A woman's life inside


Photo by Iris Gonzales.

‘Prison is no place for female offenders,’ says the chief prison officer of the Davao Prison and Penal Farm in the southern Philippine island of Mindanao.

On a hot September afternoon, I met Superintendent Ven Tesoro and he brought me to the Correctional Institute for Women (CIW) where more than 1,000 inmates are serving their respective prison terms. And after just a few hours inside, I began to understand why he believes that prison should not be a place for female offenders.

I met Julie, 47. She has seven children but unless they visit her, there is no way she will be able to hug or kiss them or even ask how they have been. She is serving a life sentence for possession of illegal drugs.

She said she just happened to be in the same car with the friend who was responsible for the drugs. It was one cold night, nine years ago. She recalled that fateful day with ease but her voice quivered when I asked about her children.

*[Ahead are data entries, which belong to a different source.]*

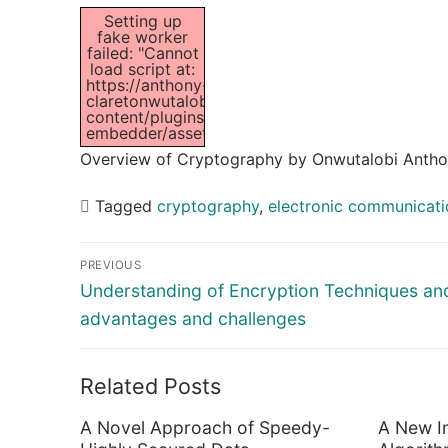
Setting up
fake worker
failed: "Cannot
load script at:
https://anthony-
claretonwutalobi.com/wp-
content/plugins/pdf-
embedder/assets/js/pdfjs/pdf.worker.min.js".
Overview of Cryptography by Onwutalobi Antho
Tagged
cryptography
,
electronic communicati
Post
PREVIOUS
navigation
Previous
Understanding of Encryption Techniques and
post:
advantages and challenges
Related Posts
A Novel Approach of Speedy-
A New I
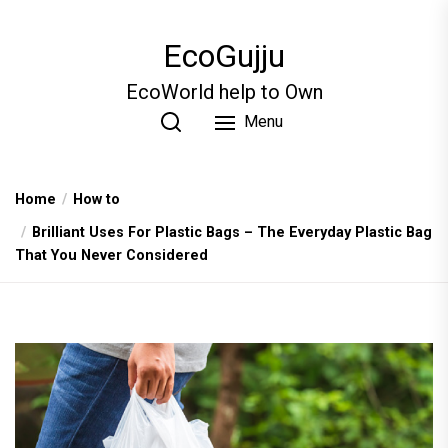
Skip
to
EcoGujju
the
content
EcoWorld help to Own
Menu
Home
How to
Brilliant Uses For Plastic Bags – The Everyday Plastic Bag
That You Never Considered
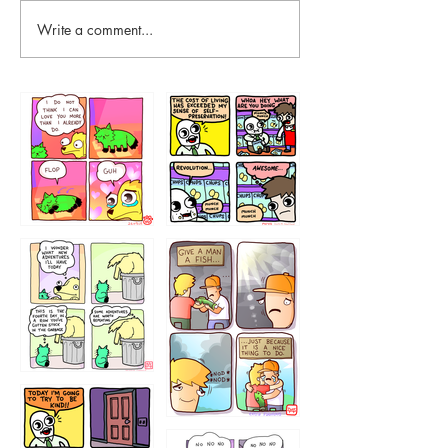
Write a comment...
87648
75367
456765454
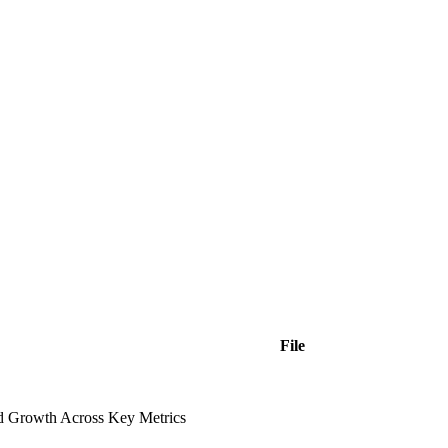
File
ed Growth Across Key Metrics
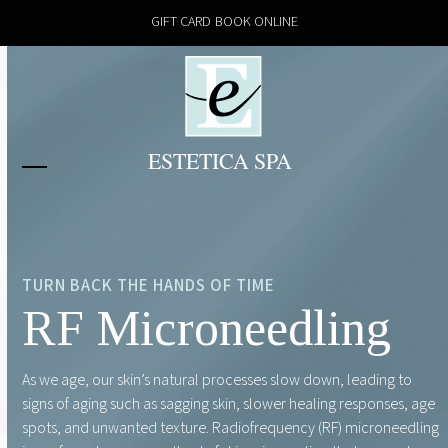
Skip
GIFT CARD
BOOK ONLINE
to
content
Open
Close
mobile
mobile
menu
menu
TURN BACK THE HANDS OF TIME
RF Microneedling
As we age, our skin’s natural processes slow down, leading to
signs of aging such as sagging skin, slower healing responses, age
spots, and unwanted texture. Radiofrequency (RF) microneedling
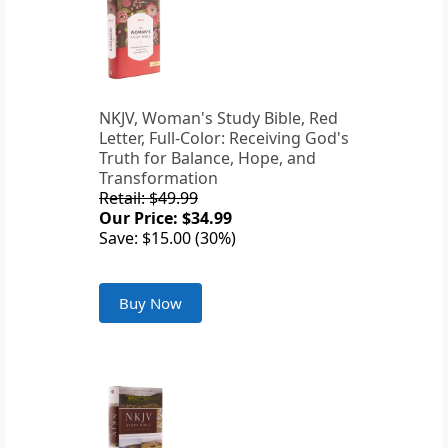
NKJV, Woman's Study Bible, Red
Letter, Full-Color: Receiving God's
Truth for Balance, Hope, and
Transformation
Retail: $49.99
Our Price: $34.99
Save: $15.00 (30%)
Buy Now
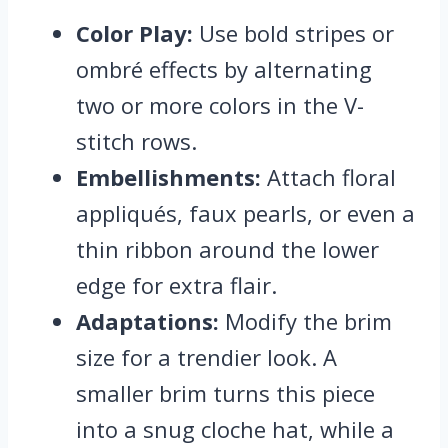
Color Play:
Use bold stripes or
ombré effects by alternating
two or more colors in the V-
stitch rows.
Embellishments:
Attach floral
appliqués, faux pearls, or even a
thin ribbon around the lower
edge for extra flair.
Adaptations:
Modify the brim
size for a trendier look. A
smaller brim turns this piece
into a snug cloche hat, while a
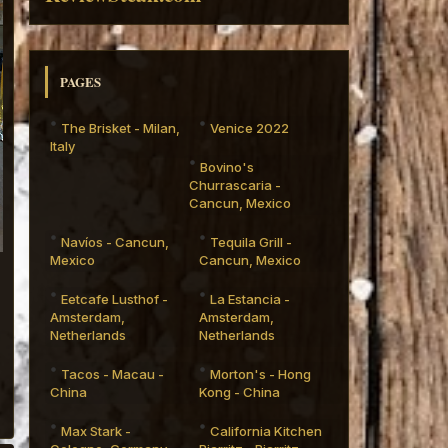
PAGES
The Brisket - Milan,
Venice 2022
Italy
Bovino's
Churrascaria -
Cancun, Mexico
Navíos - Cancun,
Tequila Grill -
Mexico
Cancun, Mexico
Eetcafe Lusthof -
La Estancia -
Amsterdam,
Amsterdam,
Netherlands
Netherlands
Tacos - Macau -
Morton's - Hong
China
Kong - China
Max Stark -
California Kitchen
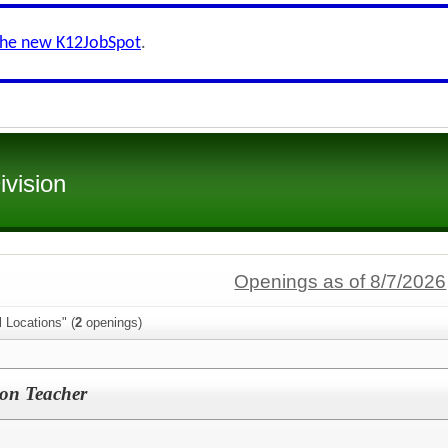
the new K12JobSpot
.
ivision
Openings as of 8/7/2026
l Locations" (
2
openings)
on Teacher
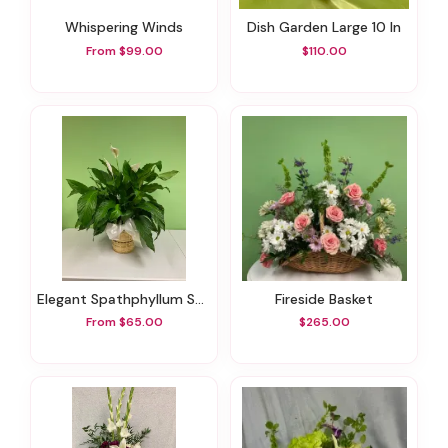
Whispering Winds
Dish Garden Large 10 In
From $99.00
$110.00
Elegant Spathphyllum Small 6 In
Fireside Basket
From $65.00
$265.00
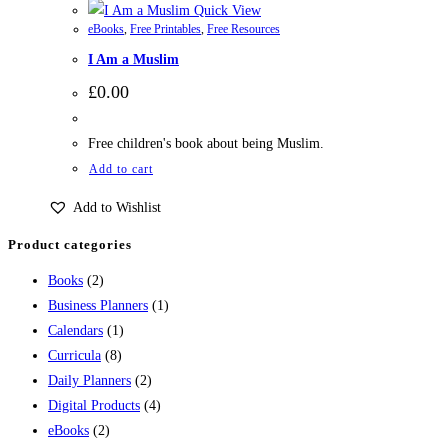
Quick View
eBooks
,
Free Printables
,
Free Resources
I Am a Muslim
£
0.00
Free children's book about being Muslim.
Add to cart
Add to Wishlist
Product categories
Books
(2)
Business Planners
(1)
Calendars
(1)
Curricula
(8)
Daily Planners
(2)
Digital Products
(4)
eBooks
(2)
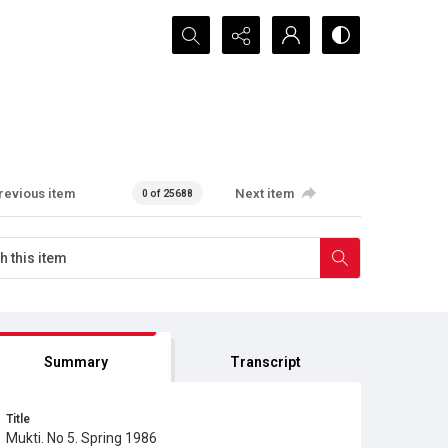
Search...
revious item
Next item
0 of 25688
Summary
Transcript
Title
Mukti. No 5. Spring 1986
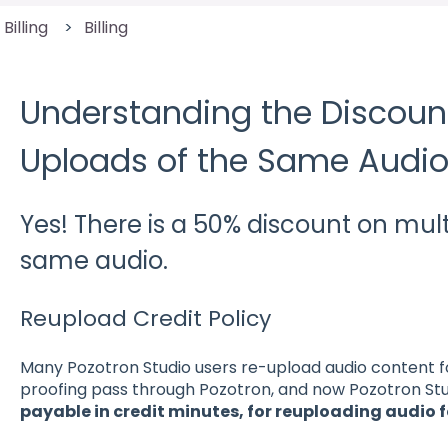
 Billing
Billing
Understanding the Discount
Uploads of the Same Audi
Yes! There is a 50% discount on mult
same audio.
Reupload Credit Policy
Many Pozotron Studio users re-upload audio content for
proofing pass through Pozotron, and now Pozotron Stud
payable in credit minutes, for reuploading audio f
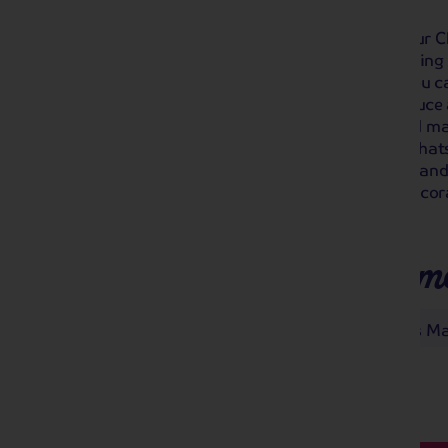
Soak up the atmosphere and start your 
Chatsworth Christmas Market. Twinkling li
roasted chestnuts will greet you as you ca
festive decorations, crafts, local produce 
wander the market at your leisure and ma
chocolate. Also included is a visit to Cha
wonderfully decorated for the season and
at the Christmas trees and lavishly decor
you don't want to miss!
Places you'll make m
Buxton
Chatsworth Christmas Ma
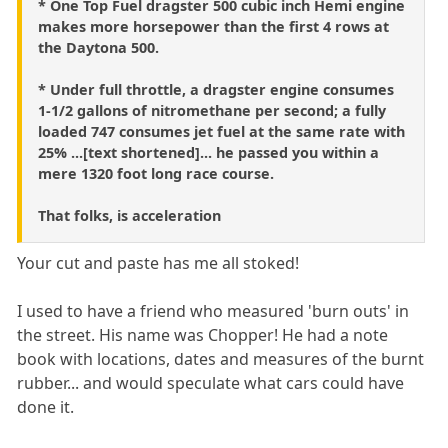
* One Top Fuel dragster 500 cubic inch Hemi engine
makes more horsepower than the first 4 rows at
the Daytona 500.
* Under full throttle, a dragster engine consumes
1-1/2 gallons of nitromethane per second; a fully
loaded 747 consumes jet fuel at the same rate with
25% ...[text shortened]... he passed you within a
mere 1320 foot long race course.
That folks, is acceleration
Your cut and paste has me all stoked!
I used to have a friend who measured 'burn outs' in
the street. His name was Chopper! He had a note
book with locations, dates and measures of the burnt
rubber... and would speculate what cars could have
done it.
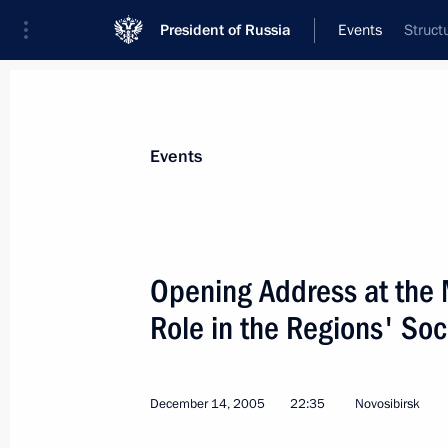
President of Russia
Events
Struct
President
Presidential Executive Office
News
Transcripts
Trips
About Preside
Events
Categories
All Publications
Opening Address at the 
Addresses to the Federal Assembly
Role in the Regions' So
Statements on Major Issues
Working Meetings and Conferences
December 14, 2005
22:35
Novosibirsk
Addresses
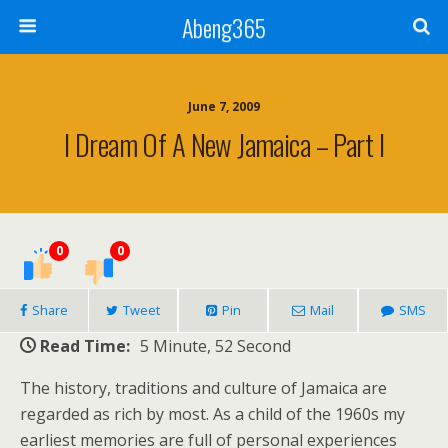
Abeng365
June 7, 2009
I Dream Of A New Jamaica – Part I
0
0
Share
Tweet
Pin
Mail
SMS
Read Time:
5 Minute, 52 Second
The history, traditions and culture of Jamaica are
regarded as rich by most. As a child of the 1960s my
earliest memories are full of personal experiences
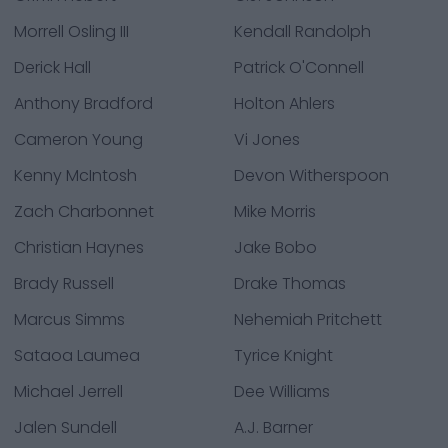
Morrell Osling III
Kendall Randolph
Derick Hall
Patrick O'Connell
Anthony Bradford
Holton Ahlers
Cameron Young
Vi Jones
Kenny McIntosh
Devon Witherspoon
Zach Charbonnet
Mike Morris
Christian Haynes
Jake Bobo
Brady Russell
Drake Thomas
Marcus Simms
Nehemiah Pritchett
Sataoa Laumea
Tyrice Knight
Michael Jerrell
Dee Williams
Jalen Sundell
A.J. Barner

She gazed far away in silence. I sat beside her on her bunk bed.

Rosanna, another inmate, walked toward us to listen. Her smile faded when she heard Julie talk about her children.

Rosanna’s story is stranger than fiction. A judge sentenced her, her husband and her three sons for murder. Her husband died in jail. Like her, her three sons are still serving their sentences. She says she is innocent. She is 63. Her eyes could not conceal the pain.

Rosanna and Julie are only two of the brave and resilient women serving life terms in the CIW. The institution is different from other prison facilities in the Philippines that I’ve visited. I’ve seen a hell-like place where inmates are cramped like sardines in a rusty can and another that smells of trash and human waste.

Nestled right in the middle of 6,000 hectares of banana plantation, the CIW looks more like a university than a prison. You notice the little red flowers and green plants that surround the facility more than the piercing barbed wires.

The rooms are clean and the bunk beds are neatly arranged. There are bed curtains of different colours and designs and bundles of toys, dolls and trinkets on most of the beds. And today, the inmates have prepared a program to welcome some visitors from Manila.

Yet, as in other prison facilities, there is that same sadness and profound pain that lingers, that never goes away. There is that longing for home, a desperate wish to be able to press a reverse button, to be anywhere but here.

It is a sadness that tries to hide behind pink curtains and brown teddy bears, or life size Hello Kitties and long-haired dolls that fill the different bunk beds in this prison institution.

Tesoro, who has years of experience in running prisons, believes that imprisonment is not a responsive and effective penalty for female offenders. He believes that a female’s absence in the Filipino home could wreak havoc on the family and jeopardize the future of the children.

Instead, he believes that female offenders must be sent on community service. ‘She may be required to serve or compensate for her wrongdoing or delinquency but this should be conducted outside of institutionalization. At the end of the day, she must be at home. She must be with her loved ones. Her family should never be a part and parcel of that which she must have to pay, although in reality or in effect, it may be for her love of family that made her commit a crime—directly or indirectly,’ Tesoro says.

The women I met here have been convicted of murder, and drug dealing among other crimes. Up close, they are ordinary housewives, mothers, sisters and daughters. I am in awe of their strength and resilience, of how they struggle to survive.

And because I agree with the old Chinese proverb that women hold up half the sky, I echo Tesoro’s belief that indeed, these female offenders must be able to go home and be with their families.